=== AUFGABEN ===
1: Worauf beruht laut dem Text zur pluralistischen Gesellschaft das bpb-Basismonitoring?
2: Gib aus dem Text zur pluralistischen Gesellschaft den Abschnitt wortgetreu aus, der mit den Worten "Was braucht es, um" anfängt und mit "von Platt­form­be­treibern mit ein." aufhört.
3: Führe den Text zur pluralistischen Gesellschaft nach seinem letzten Satz weiter.

=== TEXTAUSZUG ===
Was braucht es, um das Vertrauen in eine plura­lis­tische Gesell­schaft aufrechtzuerhalten?

Viele Themen greifen existie­rende Probleme und persön­liche Betrof­fenheit auf, wie zum Beispiel antimus­li­mi­schen Rassismus oder den Nahost-Konflikt. Eine verständ­nis­volle und empathische Kommu­ni­kation etwa mit Jugend­lichen, die online mit diesen Inhalten konfron­tiert sind, ist daher wesentlich. Zu einer Sensi­bi­li­sierung für islamis­tische Narrative trägt beispiels­weise unser trans­pa­rentes und anschau­liches bpb-Basis­mo­ni­toring bei, das auf einem konstanten wechsel­sei­tigen Austausch mit Fachkräften der Prävention, politi­schen Bildung und Sozial­arbeit basiert. Es gilt zudem als allge­meine Aufgabe, eine überzeu­gende lebens­werte Gesell­schaft zu gestalten, die demokra­tische Ideale verwirk­licht. Hierbei schließe ich die Verant­wortung von Platt­form­be­treibern mit ein.

=== VORLIEGENDE DATEN ===
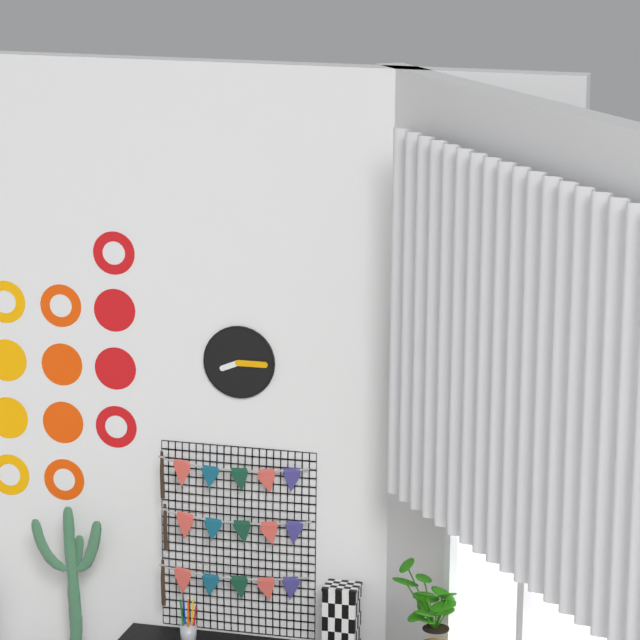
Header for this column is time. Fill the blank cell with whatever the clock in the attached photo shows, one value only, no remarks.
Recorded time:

=== LÖSUNGEN ===
1: Auf einem ständigen gegenseitigen Austausch mit Fachkräften aus Prävention, politischer Bildung und Sozialarbeit.

2:
Was braucht es, um das Vertrauen in eine plura­lis­tische Gesell­schaft aufrechtzuerhalten?

Viele Themen greifen existie­rende Probleme und persön­liche Betrof­fenheit auf, wie zum Beispiel antimus­li­mi­schen Rassismus oder den Nahost-Konflikt. Eine verständ­nis­volle und empathische Kommu­ni­kation etwa mit Jugend­lichen, die online mit diesen Inhalten konfron­tiert sind, ist daher wesentlich. Zu einer Sensi­bi­li­sierung für islamis­tische Narrative trägt beispiels­weise unser trans­pa­rentes und anschau­liches bpb-Basis­mo­ni­toring bei, das auf einem konstanten wechsel­sei­tigen Austausch mit Fachkräften der Prävention, politi­schen Bildung und Sozial­arbeit basiert. Es gilt zudem als allge­meine Aufgabe, eine überzeu­gende lebens­werte Gesell­schaft zu gestalten, die demokra­tische Ideale verwirk­licht. Hierbei schließe ich die Verant­wortung von Platt­form­be­treibern mit ein.

3:
GLOSSAR

Islamis­tische Influencer, Islamismus
Islamis­tische Influencer verbreiten auf Social-Media-Platt­formen wie Tiktok, Instagram oder Youtube ein absolutes Islam­ver­ständnis, das auf alle gesell­schaft­lichen und politi­schen Lebens­be­reiche angewendet wird und die Politik der Religion unter­ordnet. Mit dem Rückgriff auf ein strikt dualis­ti­sches und anti-plura­lis­ti­sches Weltbild werden abwei­chende Überzeu­gungen und Lebens­weisen abgelehnt. Islamis­tische Influencer geben verein­fachende Antworten auf komplexe theolo­gische und gesell­schafts­po­li­tische Fragen.